# The Any Size, Any Yarn, Any Needle Hat (Knit)



## dorfor (May 4, 2013)

Measure the head, choose your yarn and needles, calculate number of stitches & style, knit and then choose the finish you want - nice easy hat!

http://www.pattern-knit.com/knitting-blog/knitting-patterns/beginner-patterns/easiest-beginner-hat-pattern-ever

From Pinterest - thanks Barbara


----------



## Mary Su 2 (Jan 6, 2012)

Another handy tool to have in our bag of tricks. Thank you!!


----------



## geeliz (Dec 26, 2012)

Thank you for this link, Barbara! Sure will come in handy for the newbies that are learning to knit hats that fit!


----------



## 23607 (Jun 6, 2011)

Thanks so much!


----------



## LadyBecket (Jun 26, 2012)

What a neat idea!! We all have lots of left over yarns in different sizes and this is a great way to use it up!!!!!! Thank you!!!


----------



## dorfor (May 4, 2013)

geeliz said:


> Thank you for this link, Barbara! Sure will come in handy for the newbies that are learning to knit hats that fit!
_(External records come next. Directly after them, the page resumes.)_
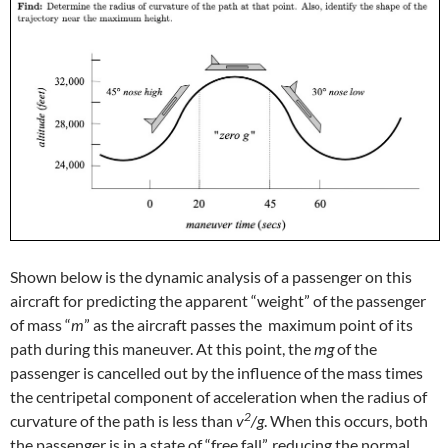
Shown below is the dynamic analysis of a passenger on this
aircraft for predicting the apparent “weight” of the passenger
of mass “
m
” as the aircraft passes the maximum point of its
path during this maneuver. At this point, the
mg
of the
passenger is cancelled out by the influence of the mass times
the centripetal component of acceleration when the radius of
2
curvature of the path is less than
v
/g
. When this occurs, both
the passenger is in a state of “free fall”, reducing the normal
That's what I thought too. I'm Doreen, Barbara posted it on Pinterest so I thought I'd acknowledge that.


----------



## scottishlass (Jul 12, 2012)

Stash buster for sure Thank you :thumbup:


----------



## SouthernGirl (Dec 28, 2011)

Thank you.


----------



## whitetail (Feb 19, 2011)

Thanks for sharing


----------



## Susan from NC (Jan 23, 2013)

Good link. Thank you for sharing.


----------



## kyterp (Mar 3, 2011)

Wonderful. Thanks a bunch!


----------



## sibergirl (May 4, 2011)

Thanks! I still have 2 hats to go and this will be helpful.


----------



## Joycie48 (May 17, 2011)

Thanks for the link.


----------



## yona (Feb 7, 2011)

Thank you.


----------



## janielha (Dec 20, 2012)

I've saved this. Thank you!


----------



## Jeanie L (Sep 27, 2011)

Thank you...


----------